Sa’iid bin Abi Maryam mempunyai muttabi’ dari Kaamil bin Thalhah Al-Jahdariy, seorang yang ‎shaduuq, sebagaimana diriwayatkan oleh Ibnu ‘Adiy dalam Al-Kaamil dan dari jalannya Al-Baihaqiy dalam Al-Kubraa 3/184.
Riwayat ini lemah, atau bahkan mungkin sangat lemah. Ibnu Lahii’ah, seorang yang lemah dari sektor hapalannya setelah kitab-kitabnya terbakar [At-Taqriib, hal. 538 no. 3587]. Mu’aadz bin Muhammad seorang perawi munkarul-hadiits, ‎sebagaimana dikatakan Ibnu ‘Adiy [Al-Kaamil no. 1912]. Adapun Al-Uqailiy berkata : “Dalam haditsnya ada wahm”[Adl-Dlu’afaa’, hal. 1348 no. 1787].

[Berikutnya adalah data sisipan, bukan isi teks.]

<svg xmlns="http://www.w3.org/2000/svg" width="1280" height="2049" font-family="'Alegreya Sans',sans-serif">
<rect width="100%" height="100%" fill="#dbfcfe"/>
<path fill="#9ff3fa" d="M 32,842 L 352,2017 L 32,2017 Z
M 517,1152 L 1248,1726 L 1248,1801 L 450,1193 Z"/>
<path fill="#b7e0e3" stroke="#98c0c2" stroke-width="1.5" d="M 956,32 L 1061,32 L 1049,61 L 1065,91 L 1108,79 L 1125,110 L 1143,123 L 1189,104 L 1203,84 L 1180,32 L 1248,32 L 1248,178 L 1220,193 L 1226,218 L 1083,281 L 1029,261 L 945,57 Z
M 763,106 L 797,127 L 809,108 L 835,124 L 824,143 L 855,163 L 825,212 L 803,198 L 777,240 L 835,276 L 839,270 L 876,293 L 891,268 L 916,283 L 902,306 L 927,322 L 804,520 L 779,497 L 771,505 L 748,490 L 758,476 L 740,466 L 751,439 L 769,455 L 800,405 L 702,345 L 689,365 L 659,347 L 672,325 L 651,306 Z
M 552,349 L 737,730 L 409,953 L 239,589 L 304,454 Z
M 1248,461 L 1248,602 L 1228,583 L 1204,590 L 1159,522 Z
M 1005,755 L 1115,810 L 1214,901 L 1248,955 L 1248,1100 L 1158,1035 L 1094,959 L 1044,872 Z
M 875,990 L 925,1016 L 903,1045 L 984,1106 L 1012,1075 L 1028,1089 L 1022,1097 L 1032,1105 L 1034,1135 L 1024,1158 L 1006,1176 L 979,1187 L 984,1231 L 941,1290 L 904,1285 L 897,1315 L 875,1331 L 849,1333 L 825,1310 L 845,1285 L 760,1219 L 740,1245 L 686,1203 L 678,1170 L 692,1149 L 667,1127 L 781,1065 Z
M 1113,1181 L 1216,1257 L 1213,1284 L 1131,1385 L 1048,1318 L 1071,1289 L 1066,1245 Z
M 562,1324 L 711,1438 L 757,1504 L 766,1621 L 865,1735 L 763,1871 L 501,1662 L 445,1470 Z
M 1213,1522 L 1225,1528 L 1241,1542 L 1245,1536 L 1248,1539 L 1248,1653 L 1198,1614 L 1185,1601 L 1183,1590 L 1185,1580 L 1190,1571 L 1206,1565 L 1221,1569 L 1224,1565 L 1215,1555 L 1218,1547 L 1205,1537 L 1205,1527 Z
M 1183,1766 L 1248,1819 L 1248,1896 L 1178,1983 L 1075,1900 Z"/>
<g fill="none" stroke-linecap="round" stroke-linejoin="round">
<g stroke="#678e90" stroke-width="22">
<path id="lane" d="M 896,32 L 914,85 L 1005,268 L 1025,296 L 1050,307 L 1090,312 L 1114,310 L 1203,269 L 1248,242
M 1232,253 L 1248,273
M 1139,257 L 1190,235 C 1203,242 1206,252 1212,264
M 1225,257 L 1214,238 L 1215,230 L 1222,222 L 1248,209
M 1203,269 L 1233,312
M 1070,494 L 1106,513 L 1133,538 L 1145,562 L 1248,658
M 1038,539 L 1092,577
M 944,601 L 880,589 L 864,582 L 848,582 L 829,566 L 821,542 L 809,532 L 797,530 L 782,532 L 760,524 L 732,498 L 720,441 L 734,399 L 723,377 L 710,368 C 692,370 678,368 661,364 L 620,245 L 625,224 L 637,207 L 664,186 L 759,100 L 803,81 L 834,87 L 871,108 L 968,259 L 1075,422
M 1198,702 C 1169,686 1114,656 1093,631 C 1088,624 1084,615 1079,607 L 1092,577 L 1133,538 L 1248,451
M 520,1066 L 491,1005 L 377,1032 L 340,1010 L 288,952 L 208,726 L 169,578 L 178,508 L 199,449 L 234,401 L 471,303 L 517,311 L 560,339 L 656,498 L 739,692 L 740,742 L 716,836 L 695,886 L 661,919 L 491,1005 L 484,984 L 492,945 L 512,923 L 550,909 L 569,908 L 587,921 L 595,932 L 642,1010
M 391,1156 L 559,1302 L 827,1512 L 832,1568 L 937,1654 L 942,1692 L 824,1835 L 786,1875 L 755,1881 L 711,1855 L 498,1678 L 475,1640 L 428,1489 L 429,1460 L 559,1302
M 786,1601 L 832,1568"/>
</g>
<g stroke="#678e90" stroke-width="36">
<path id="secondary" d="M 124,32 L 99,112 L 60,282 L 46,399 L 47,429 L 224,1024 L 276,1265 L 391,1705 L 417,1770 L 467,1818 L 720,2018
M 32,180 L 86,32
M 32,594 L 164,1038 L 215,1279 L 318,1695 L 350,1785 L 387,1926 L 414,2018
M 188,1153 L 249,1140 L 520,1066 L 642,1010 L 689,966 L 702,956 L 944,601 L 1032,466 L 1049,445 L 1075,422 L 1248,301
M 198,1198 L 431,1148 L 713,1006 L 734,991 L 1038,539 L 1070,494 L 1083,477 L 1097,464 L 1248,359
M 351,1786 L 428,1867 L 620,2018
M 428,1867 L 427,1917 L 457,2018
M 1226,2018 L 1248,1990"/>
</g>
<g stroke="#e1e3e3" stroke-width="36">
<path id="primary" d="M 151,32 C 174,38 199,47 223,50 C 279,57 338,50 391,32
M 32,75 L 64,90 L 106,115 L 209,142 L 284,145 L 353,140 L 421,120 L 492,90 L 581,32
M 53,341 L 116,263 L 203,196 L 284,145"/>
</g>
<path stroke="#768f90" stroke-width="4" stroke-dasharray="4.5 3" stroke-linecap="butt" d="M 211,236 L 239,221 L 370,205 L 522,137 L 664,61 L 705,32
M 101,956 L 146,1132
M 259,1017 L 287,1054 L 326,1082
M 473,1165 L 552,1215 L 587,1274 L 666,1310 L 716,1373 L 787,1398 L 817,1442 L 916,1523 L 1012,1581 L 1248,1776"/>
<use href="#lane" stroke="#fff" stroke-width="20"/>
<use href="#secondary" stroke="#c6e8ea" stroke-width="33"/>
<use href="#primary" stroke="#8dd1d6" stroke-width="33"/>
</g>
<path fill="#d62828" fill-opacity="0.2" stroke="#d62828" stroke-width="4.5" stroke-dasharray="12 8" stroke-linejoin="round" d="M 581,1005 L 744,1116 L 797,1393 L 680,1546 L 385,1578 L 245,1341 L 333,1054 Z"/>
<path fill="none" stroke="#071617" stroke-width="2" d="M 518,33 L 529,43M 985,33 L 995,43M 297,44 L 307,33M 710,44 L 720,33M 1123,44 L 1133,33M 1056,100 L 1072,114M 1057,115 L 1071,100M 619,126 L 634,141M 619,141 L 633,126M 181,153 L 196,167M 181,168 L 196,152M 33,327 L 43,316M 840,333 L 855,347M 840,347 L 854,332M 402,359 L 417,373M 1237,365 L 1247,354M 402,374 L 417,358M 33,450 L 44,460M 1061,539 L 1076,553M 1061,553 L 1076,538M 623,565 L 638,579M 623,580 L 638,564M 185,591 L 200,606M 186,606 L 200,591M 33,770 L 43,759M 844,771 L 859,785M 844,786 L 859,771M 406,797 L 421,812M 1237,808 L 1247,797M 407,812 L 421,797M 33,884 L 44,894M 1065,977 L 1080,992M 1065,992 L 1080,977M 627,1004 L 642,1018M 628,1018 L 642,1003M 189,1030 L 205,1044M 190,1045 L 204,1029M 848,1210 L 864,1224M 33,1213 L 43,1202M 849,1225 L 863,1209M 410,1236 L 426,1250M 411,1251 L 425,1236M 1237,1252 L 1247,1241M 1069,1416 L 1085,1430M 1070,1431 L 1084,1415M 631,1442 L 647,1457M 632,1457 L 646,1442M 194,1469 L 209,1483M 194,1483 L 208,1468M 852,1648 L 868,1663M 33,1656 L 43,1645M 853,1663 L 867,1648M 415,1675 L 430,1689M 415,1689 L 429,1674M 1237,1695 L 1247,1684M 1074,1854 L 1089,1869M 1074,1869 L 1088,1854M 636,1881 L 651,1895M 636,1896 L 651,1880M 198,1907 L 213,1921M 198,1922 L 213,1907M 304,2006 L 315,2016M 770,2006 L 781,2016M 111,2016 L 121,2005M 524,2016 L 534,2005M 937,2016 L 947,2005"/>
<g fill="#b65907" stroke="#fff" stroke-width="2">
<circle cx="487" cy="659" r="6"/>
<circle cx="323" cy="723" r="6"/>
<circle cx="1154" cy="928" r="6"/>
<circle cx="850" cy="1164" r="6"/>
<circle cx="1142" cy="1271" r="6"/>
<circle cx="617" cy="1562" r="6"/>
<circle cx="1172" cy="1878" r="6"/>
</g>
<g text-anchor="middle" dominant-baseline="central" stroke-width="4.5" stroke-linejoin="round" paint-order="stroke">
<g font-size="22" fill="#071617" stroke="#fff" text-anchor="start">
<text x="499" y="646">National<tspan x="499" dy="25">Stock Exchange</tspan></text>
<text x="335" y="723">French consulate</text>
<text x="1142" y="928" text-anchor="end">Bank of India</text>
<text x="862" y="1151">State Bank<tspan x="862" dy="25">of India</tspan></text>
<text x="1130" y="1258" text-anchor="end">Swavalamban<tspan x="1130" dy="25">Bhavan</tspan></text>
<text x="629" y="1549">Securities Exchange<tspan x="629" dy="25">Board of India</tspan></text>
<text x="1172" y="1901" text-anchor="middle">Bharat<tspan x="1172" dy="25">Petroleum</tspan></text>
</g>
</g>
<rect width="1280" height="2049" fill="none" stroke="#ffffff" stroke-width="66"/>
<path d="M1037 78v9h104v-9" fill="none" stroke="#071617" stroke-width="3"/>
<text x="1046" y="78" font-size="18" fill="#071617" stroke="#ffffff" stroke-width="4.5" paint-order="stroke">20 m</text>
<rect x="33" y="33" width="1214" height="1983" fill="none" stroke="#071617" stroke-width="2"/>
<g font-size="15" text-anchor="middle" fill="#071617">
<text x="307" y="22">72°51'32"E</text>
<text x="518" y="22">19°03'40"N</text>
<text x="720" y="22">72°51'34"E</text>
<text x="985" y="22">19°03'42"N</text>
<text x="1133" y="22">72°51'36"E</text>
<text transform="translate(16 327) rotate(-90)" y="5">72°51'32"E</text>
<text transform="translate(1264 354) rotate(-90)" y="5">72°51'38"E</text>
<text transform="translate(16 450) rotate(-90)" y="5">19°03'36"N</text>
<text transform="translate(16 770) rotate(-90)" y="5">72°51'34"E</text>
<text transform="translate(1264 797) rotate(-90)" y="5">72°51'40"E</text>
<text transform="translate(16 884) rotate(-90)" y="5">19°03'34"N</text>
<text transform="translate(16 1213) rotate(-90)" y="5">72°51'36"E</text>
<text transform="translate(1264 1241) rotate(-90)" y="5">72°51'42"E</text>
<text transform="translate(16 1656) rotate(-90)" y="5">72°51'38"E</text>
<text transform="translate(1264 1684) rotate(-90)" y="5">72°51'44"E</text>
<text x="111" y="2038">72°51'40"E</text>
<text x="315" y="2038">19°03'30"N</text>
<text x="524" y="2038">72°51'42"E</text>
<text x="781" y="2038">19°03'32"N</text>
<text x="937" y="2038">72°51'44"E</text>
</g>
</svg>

Jaabir mempunyai syaahid antara lain dari :
1.      Tamiim Ad-Daariy radliyallaahu ‘anhu.
Al-Baihaqiy rahimahullah berkata :
أخبرنا علي بن أحمد بن عبدان أنبأ أحمد بن عبيد الصفار ثنا علي بن الحسن بن بيان ثنا سعيد بن سليمان ثنا محمد بن طلحة بن مصرف ح وأخبرنا أبو حازم الحافظ أنبأ أبو أحمد الحافظ يعني النيسابوري أنبأ أبو أحمد محمد بن سليمان بن فارس ثنا محمد يعني بن إسماعيل البخاري حدثني إسماعيل بن أبان ثنا محمد بن طلحة عن الحكم بن عمرو عن ضرار بن عمرو عن أبي عبد الله الشامي عن تميم الداري عن النبي صلى الله عليه وسلم قال الجمعة واجبة إلا على صبي أو مملوك أو مسافر وفي رواية بن عبدان إن الجمعة واجبة إلا على صبي أو مملوك أو مسافر
Telah mengkhabarkan kepada kami ‘Aliy bin Ahmad bin ‘Abdaan : Telah memberitakan Ahmad bin ‘Ubaid Ash-Shaffaar : Telah menceritakan kepada kami ‘Aliy bin Al-Hasan bin Bayaan : Telah menceritakan kepada kami Sa’iid bin Sulaimaan : Telah menceritakan kepada kami Muhammad bin Thalhah bin Musharrif (ح). Dan telah mengkhabarkan kepada kami Abu Haazim Al-Haafidh : Telah memberitakan Abu Ahmad Al-Haafidh An-Naisaabuuriy : Telah memberitakan Abu Ahmad Muhammad bin Sulaimaan bin Faaris : Telah menceritakan kepada kami Muhammad bin Ismaa’iil Al-Bukhaariy : Telah menceritakan kepadaku Ismaa’iil bin Abaan : Telah menceritakan kepada kami Muhammad bin Thalhah, dari Al-Hakam bin ‘Amru, dari Dliraar bin ‘Amru, dari Abu ‘Abdillah Asy-Syaamiy, dari Tamiim Ad-Daariy, dari Nabi shallallaahu ‘alaihi wa sallam, beliau bersabda : “Shalat Jum’at itu wajib kecuali bagi anak-anak, budak, atau musafir”. Dan dalam riwayat Ibnu ‘Abdaan : “Sesungguhnya shalat Jum’at itu wajib kecuali bagi anak-anak, budak, dan musafir” [As-Sunan Al-Kubraa, 3/183-184].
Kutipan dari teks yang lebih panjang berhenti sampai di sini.